One firm’s ability to break into the market for “bone mills” used in spinal-fusion surgery did not foreclose the possibility that medical device company Medtronic monopolized or attempted to monopolize the bone mill market, the U.S. Court of Appeals in Denver ruled last week. Bone mill manufacturer Lenox MacLaren Surgical Corporation raised sufficient fact questions, including questions regarding barriers to entry, to defeat summary judgment on its monopolization and attempted monopolization claims. The August 5, 2014, decision is Lenox MacLaren Surgical Corp. v. Medtronic, Inc., No. 13-1307.
The suit follows a falling out between Lenox and Medtronic. Lenox had sold some of its bone mills through a Medtronic entity. Lenox claimed that, as Medtronic planned to launch its own bone mill, it disparaged Lenox’s bone mills and helped to initiate a recall of the products in an effort to drive the company from the market.
The appellate court has decided that a jury needs to resolve the dispute. Genuine issues of material fact existed regarding market definition, monopoly power, exclusionary conduct, and harm to competition.
Relevant market. Lenox defined the relevant product market as the surgical bone-mill market. Medtronic contended that this market was too narrow because it excluded other tools used to mill bone, such as scalpels and surgical scissors.
The court held that a fact-finder could reasonably conclude that cross-elasticity of demand of bone mills and hand tools was low or zero, meaning that the products were not substitutes. The court offered three reasons for its determination: (1) Lenox presented expert testimony that substantial price changes would not lead surgeons to switch from bone mills to hand tools; (2) a substantial price difference existed between hand tools and bone mills, supporting an inference that the products belonged in different markets; and (3) Medtronic’s market literature identified its competition as other companies’ bone mills, not hand tools.
Monopoly power. Lenox presented sufficient evidence of market share and barriers to entry for a fact-finder to infer that Medtronic had monopoly power in the bone mill market, the court also ruled. It was alleged that Medtronic’s market share ranged from 97 to 98 percent in 2007 to around 62 percent in 2010. While Medtronic’s market shares and market dominance were disputed, a fact-finder could reasonably consider a 97-98 percent or 62 percent market share as evidence of monopoly power, in the court’s view.

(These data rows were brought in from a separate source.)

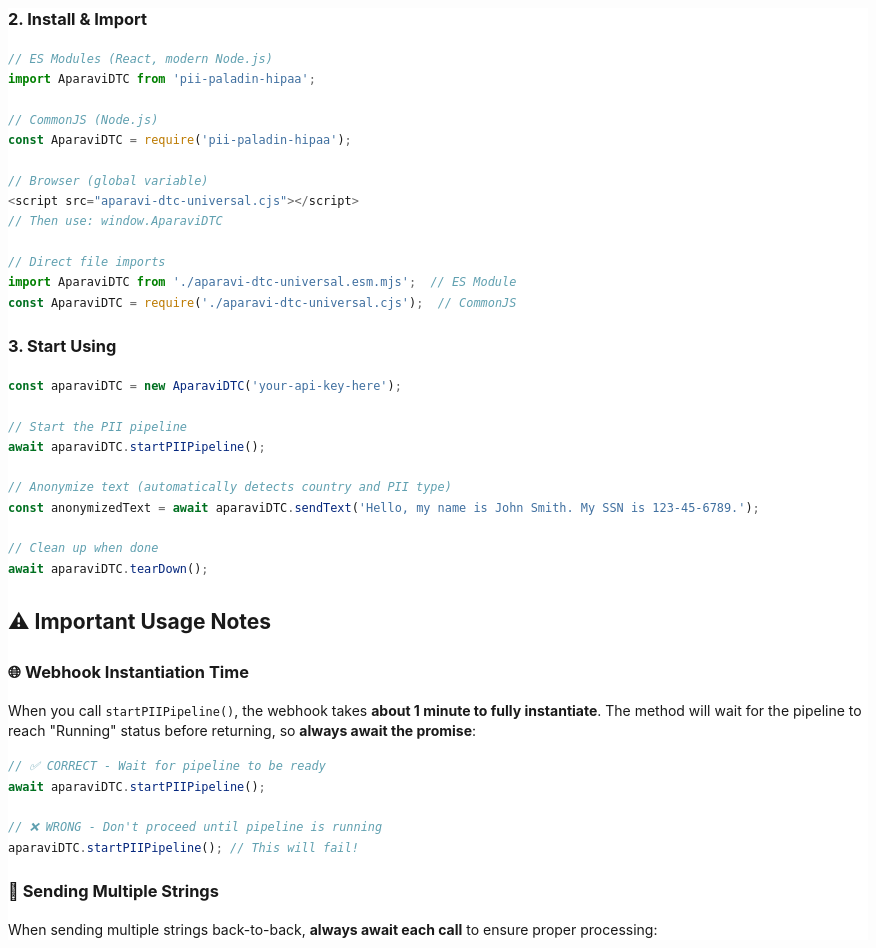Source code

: ### 2. Install & Import

```javascript
// ES Modules (React, modern Node.js)
import AparaviDTC from 'pii-paladin-hipaa';

// CommonJS (Node.js)
const AparaviDTC = require('pii-paladin-hipaa');

// Browser (global variable)
<script src="aparavi-dtc-universal.cjs"></script>
// Then use: window.AparaviDTC

// Direct file imports
import AparaviDTC from './aparavi-dtc-universal.esm.mjs';  // ES Module
const AparaviDTC = require('./aparavi-dtc-universal.cjs');  // CommonJS
```

### 3. Start Using

```javascript
const aparaviDTC = new AparaviDTC('your-api-key-here');

// Start the PII pipeline
await aparaviDTC.startPIIPipeline();

// Anonymize text (automatically detects country and PII type)
const anonymizedText = await aparaviDTC.sendText('Hello, my name is John Smith. My SSN is 123-45-6789.');

// Clean up when done
await aparaviDTC.tearDown();
```

## ⚠️ **Important Usage Notes**

### 🌐 **Webhook Instantiation Time**
When you call `startPIIPipeline()`, the webhook takes **about 1 minute to fully instantiate**. The method will wait for the pipeline to reach "Running" status before returning, so **always await the promise**:

```javascript
// ✅ CORRECT - Wait for pipeline to be ready
await aparaviDTC.startPIIPipeline();

// ❌ WRONG - Don't proceed until pipeline is running
aparaviDTC.startPIIPipeline(); // This will fail!
```

### 🔄 **Sending Multiple Strings**
When sending multiple strings back-to-back, **always await each call** to ensure proper processing:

Barriers to entry. Though the court noted that Medtronic’s market share could support a finding of monopoly power, it also considered in its monopoly power analysis the barriers to market entry—characteristics of the market impeding new entries. The court rejected the district court’s determination that one new entrant’s success in entering market was indisputable proof that barriers to entry were insignificant. That one competitor, Stryker Corporation, could be viewed as an “atypical competitor.”
Stryker, already a major manufacturer of medical devices, had a ready-made distribution network and an existing reputation among hospital purchasers. Stryker also had a vast supply of capital to invest in a market generating limited revenues, the court noted. Notwithstanding Stryker’s successful entry, a fact-finder could reasonably infer that Medtronic had monopoly power in the bone-mill market from 2007 to 2010 based on its high market share and the presence of barriers to entry, the court ruled.
Exclusionary conduct. Lenox alleged that Medtronic engaged in anticompetitive conduct by: (1) telling potential customers that the Lenox mill was dangerous, and (2) helping to initiate a recall. The district court concluded that Lenox could not establish anticompetitive conduct under a six-factor test for trade disparagement, which presumes that the trade disparagement has only a de minimis effect on competition. Lenox contended that Medtronic’s conduct extended beyond trade disparagement into a comprehensive scheme of exclusionary conduct and that a less stringent test should apply. Even under the trade disparagement test, Lenox demonstrated a fact question regarding anticompetitive conduct, the appellate court ruled.
The district court had concluded that Lenox satisfied the first three of the six factors needed to rebut the presumption of de minimis effect from trade disparagement, that the disparagement was: (1) clearly false, (2) clearly material, and (3) clearly likely to induce reasonable reliance. This determination was not disturbed on appeal. The appellate court held that there were fact questions regarding the remaining factors: (4) that Medtronic made false statements to buyers without knowledge of the subject matter; (5) that the materially false statements continued for prolonged periods; and (6) that Lenox could show that it was not able to readily neutralize the disparaging statements.
Harm to competition. In addition, a fact-finder could reasonably infer harm to competition from the challenged conduct, the appellate court ruled. According to the court, the inference was possible in part because Lenox presented evidence that from 2007 to 2010: (1) Medtronic was able to charge supracompetitive prices, and (2) other bone mills remained insubstantial.
Attempted monopolization. In light of the determination that a fact-finder could reasonably infer monopoly power and exclusionary conduct, a jury also could find an intent to monopolize for purposes of an attempted monopolization claim, according to the court. Thus, fact questions also existed on Lenox’s claim of attempted monopolization.